Vor fünfzehn Jahren, als mein Vater im Sterben lag, und ich stellte fest, daß ich mich wieder so aufrichtete wie damals, als mein Sohn dreizehn wurde, ängstlich, nicht wegen meines Vaters und seines bevorstehenden Todes, sondern wegen mir. Ich befürchtete, dass sich die Geschichte wiederholen würde, dass, wenn mein Vater starb, ich automatisch, unbewusst wieder in diese 13 Jahre alte Marschstufe zurückfallen würde, emotional erstarrte und nichts fühlte, was der 13-Jährige entdeckte war noch nie wirklich erwachsen und heilte schließlich. Als mein Vater im Koma lag, saß ich neben seinem Bett und sagte ihm, dass ich ihn liebte, dass es mir leid tat, dass er ein so schweres Leben hatte, dass ich ihm dafür danken wollte, dass er mir Leben, mein Leben und die Möglichkeit, es zu leben. Und als ich dies sagte, als leise Tränen langsam meine Schecks hinunterrollten, fühlte ich mich traurig und doch erleichtert. Ich erkannte, wie alle Verluste zusammenhingen, und was ich in diesem Moment mit ihm machte, war das, was ich nie mit meiner Mutter machen konnte.

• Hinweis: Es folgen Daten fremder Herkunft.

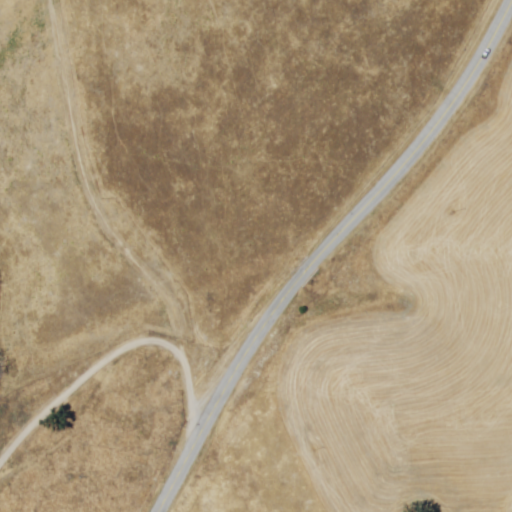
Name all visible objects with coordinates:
road: (497, 49)
road: (111, 225)
road: (323, 246)
road: (82, 378)
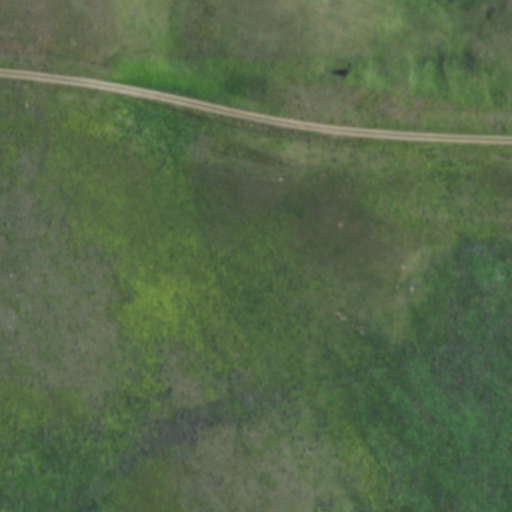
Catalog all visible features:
road: (253, 129)
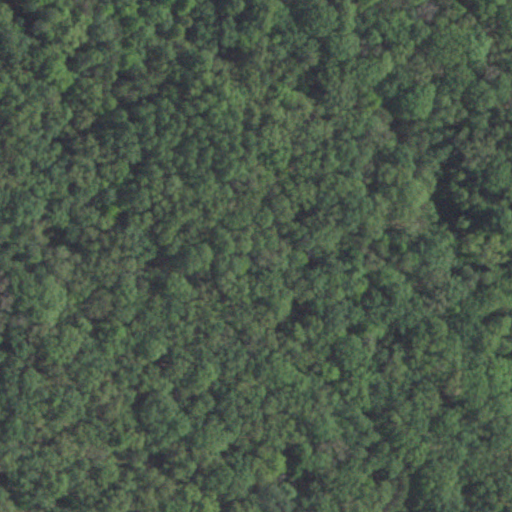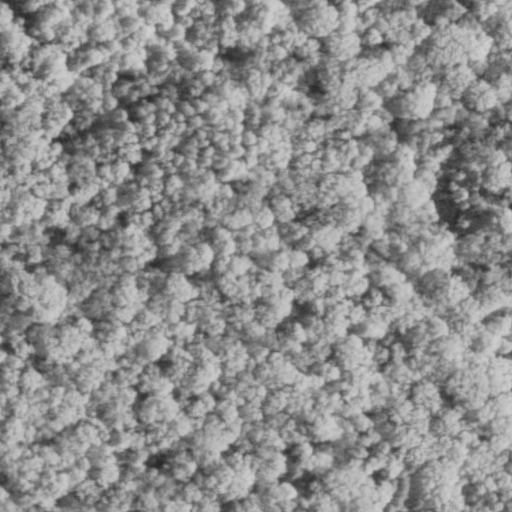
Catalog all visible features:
road: (509, 6)
road: (377, 113)
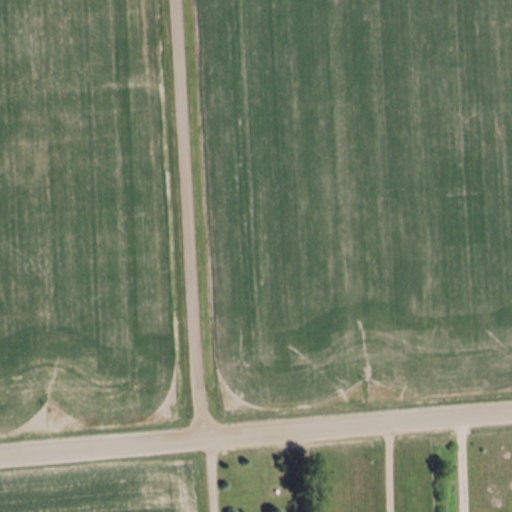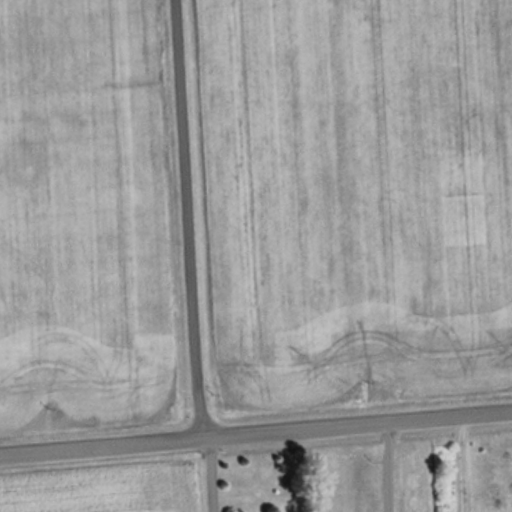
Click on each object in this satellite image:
road: (184, 220)
road: (256, 434)
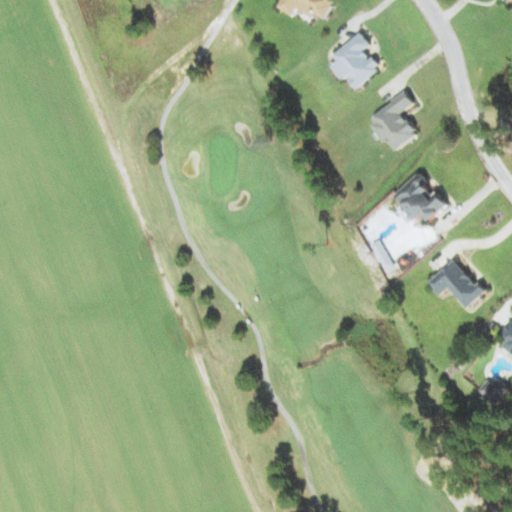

Es ist über 50 Jahre her seit dem Tod meiner Mutter. Die Do-It-and-Be-Done-It-It-Haltung meiner Zwanziger ist längst vorbei. Wie dieser Zwiebelsimile, den wir alle so gern haben, vermute ich, selbst in meinem älteren Alter, dass ich noch ein paar Schichten mehr durchschälen kann. Aber ich habe es nicht eilig. Alles Leben, so glaube ich, bringt uns vorwärts in Richtung Heilung und Wachstum in seinem eigenen Tempo, entsprechend dem Rhythmus, den wir nicht erzwingen können. Meine Vergangenheit, mein Verlust, meine Mutter selbst, vielleicht im Geiste, im Gedächtnis, im Kummer bleibt in mir, hilft mir, die Vergangenheit neu zu erfinden, lehrt mich, dass nichts fertig ist, bis es fertig ist. Vielleicht wird es eines Tages ….

Oder vielleicht wird das Ende immer in die mysteriöse Zukunft zurückgehen, um eine Ecke, die wir nie ganz drehen.